Work required -
Could you output every line of text in the items below as a JSON list of strings, one string per line, with blank lines left out?

Items taken from a dataset:
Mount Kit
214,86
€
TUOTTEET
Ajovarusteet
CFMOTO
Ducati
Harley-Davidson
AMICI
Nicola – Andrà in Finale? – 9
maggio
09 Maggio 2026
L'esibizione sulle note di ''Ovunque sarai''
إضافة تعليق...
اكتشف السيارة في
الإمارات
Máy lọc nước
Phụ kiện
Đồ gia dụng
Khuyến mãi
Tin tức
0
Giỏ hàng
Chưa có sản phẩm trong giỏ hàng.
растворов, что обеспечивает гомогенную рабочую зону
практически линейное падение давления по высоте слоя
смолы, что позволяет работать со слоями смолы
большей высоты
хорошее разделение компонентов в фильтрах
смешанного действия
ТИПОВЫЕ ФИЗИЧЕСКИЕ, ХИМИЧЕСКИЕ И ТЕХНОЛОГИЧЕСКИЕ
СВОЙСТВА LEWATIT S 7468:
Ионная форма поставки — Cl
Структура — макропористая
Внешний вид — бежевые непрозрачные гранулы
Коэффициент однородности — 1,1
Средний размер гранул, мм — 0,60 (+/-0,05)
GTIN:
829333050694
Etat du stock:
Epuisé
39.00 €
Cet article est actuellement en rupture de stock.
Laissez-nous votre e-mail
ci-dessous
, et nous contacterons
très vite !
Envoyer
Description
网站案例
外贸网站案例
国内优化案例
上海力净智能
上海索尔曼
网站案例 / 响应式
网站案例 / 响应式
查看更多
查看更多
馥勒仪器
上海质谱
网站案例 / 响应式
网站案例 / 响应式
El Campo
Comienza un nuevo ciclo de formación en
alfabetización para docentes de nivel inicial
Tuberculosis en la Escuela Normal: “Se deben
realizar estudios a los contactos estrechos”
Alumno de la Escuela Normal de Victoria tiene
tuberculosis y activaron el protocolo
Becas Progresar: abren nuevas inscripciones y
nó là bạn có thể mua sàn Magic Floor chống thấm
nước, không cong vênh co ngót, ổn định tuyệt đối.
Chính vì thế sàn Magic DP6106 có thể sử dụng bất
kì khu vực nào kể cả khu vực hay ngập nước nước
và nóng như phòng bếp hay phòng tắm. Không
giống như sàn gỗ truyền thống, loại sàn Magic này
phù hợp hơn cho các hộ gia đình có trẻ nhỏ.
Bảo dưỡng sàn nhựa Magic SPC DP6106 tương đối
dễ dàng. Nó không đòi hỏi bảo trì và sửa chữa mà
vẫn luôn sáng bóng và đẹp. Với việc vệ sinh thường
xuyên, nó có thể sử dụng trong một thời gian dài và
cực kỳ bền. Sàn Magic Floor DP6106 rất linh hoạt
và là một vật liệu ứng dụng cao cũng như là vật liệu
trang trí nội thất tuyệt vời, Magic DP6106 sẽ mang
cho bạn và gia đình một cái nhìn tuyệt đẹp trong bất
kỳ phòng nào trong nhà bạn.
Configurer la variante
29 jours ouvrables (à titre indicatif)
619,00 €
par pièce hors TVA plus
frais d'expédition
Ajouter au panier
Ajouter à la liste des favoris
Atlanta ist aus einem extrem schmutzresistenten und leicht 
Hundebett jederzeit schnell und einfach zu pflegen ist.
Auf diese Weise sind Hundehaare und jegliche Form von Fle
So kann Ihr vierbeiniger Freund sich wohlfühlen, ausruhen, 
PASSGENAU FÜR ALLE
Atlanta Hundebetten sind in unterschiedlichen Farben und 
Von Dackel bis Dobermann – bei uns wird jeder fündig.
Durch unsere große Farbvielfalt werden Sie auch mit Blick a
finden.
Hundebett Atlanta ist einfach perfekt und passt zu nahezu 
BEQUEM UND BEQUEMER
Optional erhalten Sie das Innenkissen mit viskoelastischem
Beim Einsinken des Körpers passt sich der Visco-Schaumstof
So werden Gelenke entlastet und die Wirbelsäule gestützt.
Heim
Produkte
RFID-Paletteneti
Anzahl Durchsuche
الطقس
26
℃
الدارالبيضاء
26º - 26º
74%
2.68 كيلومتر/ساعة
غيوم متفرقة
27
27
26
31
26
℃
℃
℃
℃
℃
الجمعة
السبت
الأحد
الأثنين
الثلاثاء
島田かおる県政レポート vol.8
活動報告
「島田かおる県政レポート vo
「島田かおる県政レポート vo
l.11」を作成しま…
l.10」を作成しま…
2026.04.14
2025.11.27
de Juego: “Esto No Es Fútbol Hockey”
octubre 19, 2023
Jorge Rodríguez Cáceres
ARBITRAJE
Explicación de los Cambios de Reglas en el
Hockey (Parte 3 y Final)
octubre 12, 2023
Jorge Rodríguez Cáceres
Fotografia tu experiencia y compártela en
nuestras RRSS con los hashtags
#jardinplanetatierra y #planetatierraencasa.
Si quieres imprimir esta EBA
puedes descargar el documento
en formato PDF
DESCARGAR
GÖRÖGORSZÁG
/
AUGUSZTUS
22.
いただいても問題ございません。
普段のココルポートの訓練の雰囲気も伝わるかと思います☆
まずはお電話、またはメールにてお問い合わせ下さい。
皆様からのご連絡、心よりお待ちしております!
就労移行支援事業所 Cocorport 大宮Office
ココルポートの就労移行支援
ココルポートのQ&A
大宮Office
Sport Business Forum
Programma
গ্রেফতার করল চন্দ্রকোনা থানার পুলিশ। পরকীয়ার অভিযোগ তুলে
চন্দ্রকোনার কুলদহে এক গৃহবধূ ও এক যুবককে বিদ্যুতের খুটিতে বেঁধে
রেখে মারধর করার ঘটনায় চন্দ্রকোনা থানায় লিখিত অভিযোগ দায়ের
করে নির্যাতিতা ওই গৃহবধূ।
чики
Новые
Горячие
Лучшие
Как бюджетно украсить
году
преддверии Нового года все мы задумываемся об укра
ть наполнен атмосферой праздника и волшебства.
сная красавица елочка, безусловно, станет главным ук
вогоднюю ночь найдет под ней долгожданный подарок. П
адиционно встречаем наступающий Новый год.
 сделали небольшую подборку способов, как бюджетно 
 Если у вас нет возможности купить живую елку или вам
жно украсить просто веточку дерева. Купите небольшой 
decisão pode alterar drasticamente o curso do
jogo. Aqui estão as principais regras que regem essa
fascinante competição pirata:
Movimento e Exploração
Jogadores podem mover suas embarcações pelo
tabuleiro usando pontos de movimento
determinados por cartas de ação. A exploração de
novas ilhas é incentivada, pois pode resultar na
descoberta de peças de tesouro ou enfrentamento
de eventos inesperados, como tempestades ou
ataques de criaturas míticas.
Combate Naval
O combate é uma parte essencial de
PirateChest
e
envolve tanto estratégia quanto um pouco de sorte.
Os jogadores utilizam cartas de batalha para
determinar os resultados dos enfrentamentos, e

Answer to this problem -
[
  "Mount Kit",
  "214,86",
  "€",
  "TUOTTEET",
  "Ajovarusteet",
  "CFMOTO",
  "Ducati",
  "Harley-Davidson",
  "AMICI",
  "Nicola – Andrà in Finale? – 9",
  "maggio",
  "09 Maggio 2026",
  "L'esibizione sulle note di ''Ovunque sarai''",
  "إضافة تعليق...",
  "اكتشف السيارة في",
  "الإمارات",
  "Máy lọc nước",
  "Phụ kiện",
  "Đồ gia dụng",
  "Khuyến mãi",
  "Tin tức",
  "0",
  "Giỏ hàng",
  "Chưa có sản phẩm trong giỏ hàng.",
  "растворов, что обеспечивает гомогенную рабочую зону",
  "практически линейное падение давления по высоте слоя",
  "смолы, что позволяет работать со слоями смолы",
  "большей высоты",
  "хорошее разделение компонентов в фильтрах",
  "смешанного действия",
  "ТИПОВЫЕ ФИЗИЧЕСКИЕ, ХИМИЧЕСКИЕ И ТЕХНОЛОГИЧЕСКИЕ",
  "СВОЙСТВА LEWATIT S 7468:",
  "Ионная форма поставки — Cl",
  "Структура — макропористая",
  "Внешний вид — бежевые непрозрачные гранулы",
  "Коэффициент однородности — 1,1",
  "Средний размер гранул, мм — 0,60 (+/-0,05)",
  "GTIN:",
  "829333050694",
  "Etat du stock:",
  "Epuisé",
  "39.00 €",
  "Cet article est actuellement en rupture de stock.",
  "Laissez-nous votre e-mail",
  "ci-dessous",
  ", et nous contacterons",
  "très vite !",
  "Envoyer",
  "Description",
  "网站案例",
  "外贸网站案例",
  "国内优化案例",
  "上海力净智能",
  "上海索尔曼",
  "网站案例 / 响应式",
  "网站案例 / 响应式",
  "查看更多",
  "查看更多",
  "馥勒仪器",
  "上海质谱",
  "网站案例 / 响应式",
  "网站案例 / 响应式",
  "El Campo",
  "Comienza un nuevo ciclo de formación en",
  "alfabetización para docentes de nivel inicial",
  "Tuberculosis en la Escuela Normal: “Se deben",
  "realizar estudios a los contactos estrechos”",
  "Alumno de la Escuela Normal de Victoria tiene",
  "tuberculosis y activaron el protocolo",
  "Becas Progresar: abren nuevas inscripciones y",
  "nó là bạn có thể mua sàn Magic Floor chống thấm",
  "nước, không cong vênh co ngót, ổn định tuyệt đối.",
  "Chính vì thế sàn Magic DP6106 có thể sử dụng bất",
  "kì khu vực nào kể cả khu vực hay ngập nước nước",
  "và nóng như phòng bếp hay phòng tắm. Không",
  "giống như sàn gỗ truyền thống, loại sàn Magic này",
  "phù hợp hơn cho các hộ gia đình có trẻ nhỏ.",
  "Bảo dưỡng sàn nhựa Magic SPC DP6106 tương đối",
  "dễ dàng. Nó không đòi hỏi bảo trì và sửa chữa mà",
  "vẫn luôn sáng bóng và đẹp. Với việc vệ sinh thường",
  "xuyên, nó có thể sử dụng trong một thời gian dài và",
  "cực kỳ bền. Sàn Magic Floor DP6106 rất linh hoạt",
  "và là một vật liệu ứng dụng cao cũng như là vật liệu",
  "trang trí nội thất tuyệt vời, Magic DP6106 sẽ mang",
  "cho bạn và gia đình một cái nhìn tuyệt đẹp trong bất",
  "kỳ phòng nào trong nhà bạn.",
  "Configurer la variante",
  "29 jours ouvrables (à titre indicatif)",
  "619,00 €",
  "par pièce hors TVA plus",
  "frais d'expédition",
  "Ajouter au panier",
  "Ajouter à la liste des favoris",
  "Atlanta ist aus einem extrem schmutzresistenten und leicht ",
  "Hundebett jederzeit schnell und einfach zu pflegen ist.",
  "Auf diese Weise sind Hundehaare und jegliche Form von Fle",
  "So kann Ihr vierbeiniger Freund sich wohlfühlen, ausruhen, ",
  "PASSGENAU FÜR ALLE",
  "Atlanta Hundebetten sind in unterschiedlichen Farben und ",
  "Von Dackel bis Dobermann – bei uns wird jeder fündig.",
  "Durch unsere große Farbvielfalt werden Sie auch mit Blick a",
  "finden.",
  "Hundebett Atlanta ist einfach perfekt und passt zu nahezu ",
  "BEQUEM UND BEQUEMER",
  "Optional erhalten Sie das Innenkissen mit viskoelastischem",
  "Beim Einsinken des Körpers passt sich der Visco-Schaumstof",
  "So werden Gelenke entlastet und die Wirbelsäule gestützt.",
  "Heim",
  "Produkte",
  "RFID-Paletteneti",
  "Anzahl Durchsuche",
  "الطقس",
  "26",
  "℃",
  "الدارالبيضاء",
  "26º - 26º",
  "74%",
  "2.68 كيلومتر/ساعة",
  "غيوم متفرقة",
  "27",
  "27",
  "26",
  "31",
  "26",
  "℃",
  "℃",
  "℃",
  "℃",
  "℃",
  "الجمعة",
  "السبت",
  "الأحد",
  "الأثنين",
  "الثلاثاء",
  "島田かおる県政レポート vol.8",
  "活動報告",
  "「島田かおる県政レポート vo",
  "「島田かおる県政レポート vo",
  "l.11」を作成しま…",
  "l.10」を作成しま…",
  "2026.04.14",
  "2025.11.27",
  "de Juego: “Esto No Es Fútbol Hockey”",
  "octubre 19, 2023",
  "Jorge Rodríguez Cáceres",
  "ARBITRAJE",
  "Explicación de los Cambios de Reglas en el",
  "Hockey (Parte 3 y Final)",
  "octubre 12, 2023",
  "Jorge Rodríguez Cáceres",
  "Fotografia tu experiencia y compártela en",
  "nuestras RRSS con los hashtags",
  "#jardinplanetatierra y #planetatierraencasa.",
  "Si quieres imprimir esta EBA",
  "puedes descargar el documento",
  "en formato PDF",
  "DESCARGAR",
  "GÖRÖGORSZÁG",
  "/",
  "AUGUSZTUS",
  "22.",
  "いただいても問題ございません。",
  "普段のココルポートの訓練の雰囲気も伝わるかと思います☆",
  "まずはお電話、またはメールにてお問い合わせ下さい。",
  "皆様からのご連絡、心よりお待ちしております!",
  "就労移行支援事業所 Cocorport 大宮Office",
  "ココルポートの就労移行支援",
  "ココルポートのQ&A",
  "大宮Office",
  "Sport Business Forum",
  "Programma",
  "গ্রেফতার করল চন্দ্রকোনা থানার পুলিশ। পরকীয়ার অভিযোগ তুলে",
  "চন্দ্রকোনার কুলদহে এক গৃহবধূ ও এক যুবককে বিদ্যুতের খুটিতে বেঁধে",
  "রেখে মারধর করার ঘটনায় চন্দ্রকোনা থানায় লিখিত অভিযোগ দায়ের",
  "করে নির্যাতিতা ওই গৃহবধূ।",
  "чики",
  "Новые",
  "Горячие",
  "Лучшие",
  "Как бюджетно украсить",
  "году",
  "преддверии Нового года все мы задумываемся об укра",
  "ть наполнен атмосферой праздника и волшебства.",
  "сная красавица елочка, безусловно, станет главным ук",
  "вогоднюю ночь найдет под ней долгожданный подарок. П",
  "адиционно встречаем наступающий Новый год.",
  " сделали небольшую подборку способов, как бюджетно ",
  " Если у вас нет возможности купить живую елку или вам",
  "жно украсить просто веточку дерева. Купите небольшой ",
  "decisão pode alterar drasticamente o curso do",
  "jogo. Aqui estão as principais regras que regem essa",
  "fascinante competição pirata:",
  "Movimento e Exploração",
  "Jogadores podem mover suas embarcações pelo",
  "tabuleiro usando pontos de movimento",
  "determinados por cartas de ação. A exploração de",
  "novas ilhas é incentivada, pois pode resultar na",
  "descoberta de peças de tesouro ou enfrentamento",
  "de eventos inesperados, como tempestades ou",
  "ataques de criaturas míticas.",
  "Combate Naval",
  "O combate é uma parte essencial de",
  "PirateChest",
  "e",
  "envolve tanto estratégia quanto um pouco de sorte.",
  "Os jogadores utilizam cartas de batalha para",
  "determinar os resultados dos enfrentamentos, e"
]